On the downside, 101.90 is the first line of defense and it should be able to trigger a bounce as the Relative Strength Index (RSI) momentum indicator is issuing warnings of oversold conditions on the daily chart. Maybe not this Friday, but in the coming days, a break below 101.90 could see a leg lower towards 100.00.
US Dollar Index: Daily Chart
Fed FAQs
Monetary policy in the US is shaped by the Federal Reserve (Fed). The Fed has two mandates: to achieve price stability and foster full employment. Its primary tool to achieve these goals is by adjusting interest rates.
When prices are rising too quickly and inflation is above the Fed’s 2% target, it raises interest rates, increasing borrowing costs throughout the economy. This results in a stronger US Dollar (USD) as it makes the US a more attractive place for international investors to park their money.
When inflation falls below 2% or the Unemployment Rate is too high, the Fed may lower interest rates to encourage borrowing, which weighs on the Greenback.

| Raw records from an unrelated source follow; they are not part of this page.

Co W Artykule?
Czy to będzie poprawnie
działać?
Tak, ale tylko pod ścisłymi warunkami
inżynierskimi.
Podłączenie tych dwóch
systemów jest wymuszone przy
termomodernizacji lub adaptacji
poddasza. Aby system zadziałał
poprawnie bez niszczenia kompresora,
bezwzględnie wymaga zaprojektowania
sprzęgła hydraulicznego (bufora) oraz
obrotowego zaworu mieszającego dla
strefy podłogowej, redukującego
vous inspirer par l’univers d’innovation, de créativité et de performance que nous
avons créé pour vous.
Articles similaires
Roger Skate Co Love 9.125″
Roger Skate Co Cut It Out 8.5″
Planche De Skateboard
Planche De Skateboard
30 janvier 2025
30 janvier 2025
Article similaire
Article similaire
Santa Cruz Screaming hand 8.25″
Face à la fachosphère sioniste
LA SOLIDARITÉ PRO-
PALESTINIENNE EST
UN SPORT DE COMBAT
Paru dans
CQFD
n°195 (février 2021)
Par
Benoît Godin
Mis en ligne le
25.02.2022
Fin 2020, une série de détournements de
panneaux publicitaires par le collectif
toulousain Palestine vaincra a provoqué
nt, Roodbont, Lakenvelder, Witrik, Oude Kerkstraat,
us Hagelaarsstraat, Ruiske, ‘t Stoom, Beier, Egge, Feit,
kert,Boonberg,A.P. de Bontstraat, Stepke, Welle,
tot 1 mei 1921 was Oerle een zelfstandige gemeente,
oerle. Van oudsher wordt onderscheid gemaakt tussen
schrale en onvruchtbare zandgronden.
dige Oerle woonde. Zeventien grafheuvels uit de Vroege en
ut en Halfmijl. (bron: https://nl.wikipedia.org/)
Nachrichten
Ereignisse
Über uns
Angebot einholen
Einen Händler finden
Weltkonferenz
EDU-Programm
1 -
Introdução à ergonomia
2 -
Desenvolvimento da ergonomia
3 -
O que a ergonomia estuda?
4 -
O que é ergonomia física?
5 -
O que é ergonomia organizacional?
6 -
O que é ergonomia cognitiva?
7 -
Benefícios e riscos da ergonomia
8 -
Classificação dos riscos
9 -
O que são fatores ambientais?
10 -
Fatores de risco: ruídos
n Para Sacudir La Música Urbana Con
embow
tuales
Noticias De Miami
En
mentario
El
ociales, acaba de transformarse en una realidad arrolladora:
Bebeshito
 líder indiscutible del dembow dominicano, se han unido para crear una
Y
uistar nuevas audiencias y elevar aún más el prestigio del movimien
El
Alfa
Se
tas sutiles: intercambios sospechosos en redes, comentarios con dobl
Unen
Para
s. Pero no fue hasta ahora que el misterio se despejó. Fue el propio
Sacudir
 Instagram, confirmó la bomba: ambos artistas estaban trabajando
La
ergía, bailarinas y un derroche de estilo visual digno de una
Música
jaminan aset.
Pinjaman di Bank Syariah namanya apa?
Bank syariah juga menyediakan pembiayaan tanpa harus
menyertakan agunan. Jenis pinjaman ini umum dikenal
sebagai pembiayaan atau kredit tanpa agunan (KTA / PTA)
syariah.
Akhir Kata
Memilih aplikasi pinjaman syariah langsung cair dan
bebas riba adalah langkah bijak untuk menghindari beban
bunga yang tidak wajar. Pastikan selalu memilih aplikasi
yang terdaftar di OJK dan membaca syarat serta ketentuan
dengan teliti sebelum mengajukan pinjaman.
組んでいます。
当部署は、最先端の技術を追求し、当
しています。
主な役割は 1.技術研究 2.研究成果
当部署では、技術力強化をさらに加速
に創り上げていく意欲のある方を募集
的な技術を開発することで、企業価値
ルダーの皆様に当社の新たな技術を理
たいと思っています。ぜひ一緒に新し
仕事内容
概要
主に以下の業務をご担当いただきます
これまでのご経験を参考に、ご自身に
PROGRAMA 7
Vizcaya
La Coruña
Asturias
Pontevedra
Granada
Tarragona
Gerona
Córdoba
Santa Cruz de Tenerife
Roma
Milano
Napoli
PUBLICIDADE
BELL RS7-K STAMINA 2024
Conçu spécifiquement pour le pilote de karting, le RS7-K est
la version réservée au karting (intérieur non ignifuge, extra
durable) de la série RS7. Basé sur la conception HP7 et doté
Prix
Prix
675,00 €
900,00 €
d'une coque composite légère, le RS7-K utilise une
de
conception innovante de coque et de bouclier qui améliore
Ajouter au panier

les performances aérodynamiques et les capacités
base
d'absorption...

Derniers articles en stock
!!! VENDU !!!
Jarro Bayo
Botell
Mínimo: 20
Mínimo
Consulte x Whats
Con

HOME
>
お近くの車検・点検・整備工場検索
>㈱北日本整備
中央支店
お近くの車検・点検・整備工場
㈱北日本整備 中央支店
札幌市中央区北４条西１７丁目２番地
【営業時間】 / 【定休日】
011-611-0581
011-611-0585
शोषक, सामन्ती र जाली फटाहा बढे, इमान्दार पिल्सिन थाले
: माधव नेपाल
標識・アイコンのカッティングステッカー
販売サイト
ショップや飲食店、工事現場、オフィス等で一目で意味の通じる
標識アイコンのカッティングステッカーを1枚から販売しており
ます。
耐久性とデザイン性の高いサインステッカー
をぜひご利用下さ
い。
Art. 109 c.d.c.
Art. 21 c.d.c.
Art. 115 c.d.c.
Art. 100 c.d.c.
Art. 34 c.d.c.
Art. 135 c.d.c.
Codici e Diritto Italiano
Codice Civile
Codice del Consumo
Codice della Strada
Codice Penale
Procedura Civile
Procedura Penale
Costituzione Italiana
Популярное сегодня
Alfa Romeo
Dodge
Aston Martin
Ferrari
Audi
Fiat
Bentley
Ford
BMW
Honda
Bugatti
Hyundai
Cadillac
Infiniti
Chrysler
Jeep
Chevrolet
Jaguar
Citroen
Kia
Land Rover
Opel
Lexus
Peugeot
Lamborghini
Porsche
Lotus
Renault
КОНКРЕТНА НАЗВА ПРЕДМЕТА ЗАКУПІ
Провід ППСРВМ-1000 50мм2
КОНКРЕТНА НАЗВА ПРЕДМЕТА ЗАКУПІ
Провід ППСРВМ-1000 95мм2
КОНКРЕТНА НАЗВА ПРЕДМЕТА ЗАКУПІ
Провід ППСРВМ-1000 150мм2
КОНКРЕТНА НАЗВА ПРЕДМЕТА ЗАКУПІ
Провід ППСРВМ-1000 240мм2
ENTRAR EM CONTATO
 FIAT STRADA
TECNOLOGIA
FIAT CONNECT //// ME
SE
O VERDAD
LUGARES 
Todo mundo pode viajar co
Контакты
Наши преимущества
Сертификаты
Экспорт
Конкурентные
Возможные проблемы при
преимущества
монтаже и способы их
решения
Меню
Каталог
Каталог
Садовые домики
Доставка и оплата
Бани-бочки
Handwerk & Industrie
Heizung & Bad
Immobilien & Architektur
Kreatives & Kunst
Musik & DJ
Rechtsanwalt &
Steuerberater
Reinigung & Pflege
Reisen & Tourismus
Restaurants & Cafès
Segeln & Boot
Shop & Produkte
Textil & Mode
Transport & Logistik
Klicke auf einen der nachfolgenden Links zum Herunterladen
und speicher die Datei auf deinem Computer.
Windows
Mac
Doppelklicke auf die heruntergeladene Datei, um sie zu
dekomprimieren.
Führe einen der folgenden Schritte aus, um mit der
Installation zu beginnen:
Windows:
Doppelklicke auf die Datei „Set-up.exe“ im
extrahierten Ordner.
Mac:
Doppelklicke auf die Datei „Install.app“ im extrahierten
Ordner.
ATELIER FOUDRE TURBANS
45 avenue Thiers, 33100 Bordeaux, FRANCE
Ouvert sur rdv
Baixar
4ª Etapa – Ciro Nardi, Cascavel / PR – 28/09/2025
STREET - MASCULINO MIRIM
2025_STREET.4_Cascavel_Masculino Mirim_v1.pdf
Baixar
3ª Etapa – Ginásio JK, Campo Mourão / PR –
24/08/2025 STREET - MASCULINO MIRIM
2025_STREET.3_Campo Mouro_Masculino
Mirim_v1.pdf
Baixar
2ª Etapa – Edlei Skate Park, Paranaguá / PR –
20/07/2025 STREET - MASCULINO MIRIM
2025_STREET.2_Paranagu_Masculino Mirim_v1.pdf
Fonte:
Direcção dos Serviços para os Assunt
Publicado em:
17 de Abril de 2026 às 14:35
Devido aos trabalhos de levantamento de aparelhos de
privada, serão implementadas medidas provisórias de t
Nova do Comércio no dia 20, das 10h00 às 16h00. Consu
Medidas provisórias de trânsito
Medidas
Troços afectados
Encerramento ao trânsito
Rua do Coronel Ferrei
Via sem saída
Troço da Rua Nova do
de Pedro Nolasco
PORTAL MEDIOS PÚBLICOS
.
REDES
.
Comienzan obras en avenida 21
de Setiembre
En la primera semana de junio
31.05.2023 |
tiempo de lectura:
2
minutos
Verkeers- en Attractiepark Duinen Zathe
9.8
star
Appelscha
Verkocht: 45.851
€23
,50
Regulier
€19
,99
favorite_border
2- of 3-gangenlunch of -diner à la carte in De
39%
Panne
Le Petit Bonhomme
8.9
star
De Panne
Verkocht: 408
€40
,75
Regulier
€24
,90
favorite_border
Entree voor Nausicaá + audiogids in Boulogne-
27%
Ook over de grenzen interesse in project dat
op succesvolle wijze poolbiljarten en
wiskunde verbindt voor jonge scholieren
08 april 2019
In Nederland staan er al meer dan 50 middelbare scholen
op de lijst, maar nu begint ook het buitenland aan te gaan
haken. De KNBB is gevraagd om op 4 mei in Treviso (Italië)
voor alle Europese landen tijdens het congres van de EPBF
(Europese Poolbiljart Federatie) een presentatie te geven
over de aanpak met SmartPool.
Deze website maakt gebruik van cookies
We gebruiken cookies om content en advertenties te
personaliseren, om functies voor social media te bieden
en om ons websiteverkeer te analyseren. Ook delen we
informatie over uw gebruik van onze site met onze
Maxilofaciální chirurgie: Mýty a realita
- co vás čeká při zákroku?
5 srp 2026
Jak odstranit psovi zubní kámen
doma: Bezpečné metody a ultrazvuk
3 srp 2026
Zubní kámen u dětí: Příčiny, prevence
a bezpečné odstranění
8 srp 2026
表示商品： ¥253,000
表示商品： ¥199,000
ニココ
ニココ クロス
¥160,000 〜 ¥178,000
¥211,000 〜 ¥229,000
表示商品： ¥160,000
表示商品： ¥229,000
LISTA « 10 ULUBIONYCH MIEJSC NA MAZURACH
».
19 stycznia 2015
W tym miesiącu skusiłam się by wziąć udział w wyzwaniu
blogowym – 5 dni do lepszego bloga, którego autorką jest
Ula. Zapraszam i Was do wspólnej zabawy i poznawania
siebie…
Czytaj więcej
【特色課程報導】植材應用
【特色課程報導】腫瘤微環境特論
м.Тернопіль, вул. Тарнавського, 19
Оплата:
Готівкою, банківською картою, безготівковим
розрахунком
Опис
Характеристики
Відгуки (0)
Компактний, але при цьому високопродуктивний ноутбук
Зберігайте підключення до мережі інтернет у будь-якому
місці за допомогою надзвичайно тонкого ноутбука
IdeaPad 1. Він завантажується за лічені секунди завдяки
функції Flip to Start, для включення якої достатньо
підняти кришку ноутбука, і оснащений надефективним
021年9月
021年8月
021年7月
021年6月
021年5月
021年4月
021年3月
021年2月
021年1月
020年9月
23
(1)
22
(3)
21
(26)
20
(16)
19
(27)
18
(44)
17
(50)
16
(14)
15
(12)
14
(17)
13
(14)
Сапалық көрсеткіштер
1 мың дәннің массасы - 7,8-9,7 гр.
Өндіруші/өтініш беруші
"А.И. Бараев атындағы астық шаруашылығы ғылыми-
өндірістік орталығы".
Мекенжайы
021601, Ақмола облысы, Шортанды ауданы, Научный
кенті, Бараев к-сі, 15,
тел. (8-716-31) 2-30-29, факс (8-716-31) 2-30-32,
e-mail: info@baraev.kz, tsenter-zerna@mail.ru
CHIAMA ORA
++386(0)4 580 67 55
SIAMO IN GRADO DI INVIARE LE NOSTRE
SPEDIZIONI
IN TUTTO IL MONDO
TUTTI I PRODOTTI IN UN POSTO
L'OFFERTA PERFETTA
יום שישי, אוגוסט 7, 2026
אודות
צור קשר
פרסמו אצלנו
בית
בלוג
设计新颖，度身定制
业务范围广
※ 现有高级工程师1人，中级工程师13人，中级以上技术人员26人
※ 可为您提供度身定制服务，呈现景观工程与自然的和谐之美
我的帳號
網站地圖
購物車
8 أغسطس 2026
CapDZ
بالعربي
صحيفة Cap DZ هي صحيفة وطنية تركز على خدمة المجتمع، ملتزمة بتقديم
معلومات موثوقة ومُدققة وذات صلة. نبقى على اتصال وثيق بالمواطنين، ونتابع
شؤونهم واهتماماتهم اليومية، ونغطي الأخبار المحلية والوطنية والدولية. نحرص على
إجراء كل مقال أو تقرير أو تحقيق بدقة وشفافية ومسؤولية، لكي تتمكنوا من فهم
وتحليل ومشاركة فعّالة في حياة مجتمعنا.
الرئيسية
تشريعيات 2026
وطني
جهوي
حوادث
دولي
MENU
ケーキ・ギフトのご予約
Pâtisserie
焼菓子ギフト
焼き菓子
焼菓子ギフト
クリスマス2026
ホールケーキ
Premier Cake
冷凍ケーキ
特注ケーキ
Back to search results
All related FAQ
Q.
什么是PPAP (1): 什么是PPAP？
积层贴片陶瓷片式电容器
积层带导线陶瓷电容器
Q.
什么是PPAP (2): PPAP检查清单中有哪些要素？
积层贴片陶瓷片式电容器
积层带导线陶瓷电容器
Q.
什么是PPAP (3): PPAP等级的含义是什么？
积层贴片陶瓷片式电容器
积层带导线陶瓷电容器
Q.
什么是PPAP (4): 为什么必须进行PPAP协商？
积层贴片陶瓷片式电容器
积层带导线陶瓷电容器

The Federal Reserve (Fed) holds eight policy meetings a year, where the Federal Open Market Committee (FOMC) assesses economic conditions and makes monetary policy decisions.
The FOMC is attended by twelve Fed officials – the seven members of the Board of Governors, the president of the Federal Reserve Bank of New York, and four of the remaining eleven regional Reserve Bank presidents, who serve one-year terms on a rotating basis.
In extreme situations, the Federal Reserve may resort to a policy named Quantitative Easing (QE). QE is the process by which the Fed substantially increases the flow of credit in a stuck financial system.
It is a non-standard policy measure used during crises or when inflation is extremely low. It was the Fed’s weapon of choice during the Great Financial Crisis in 2008. It involves the Fed printing more Dollars and using them to buy high grade bonds from financial institutions. QE usually weakens the US Dollar.
Quantitative tightening (QT) is the reverse process of QE, whereby the Federal Reserve stops buying bonds from financial institutions and does not reinvest the principal from the bonds it holds maturing, to purchase new bonds. It is usually positive for the value of the US Dollar.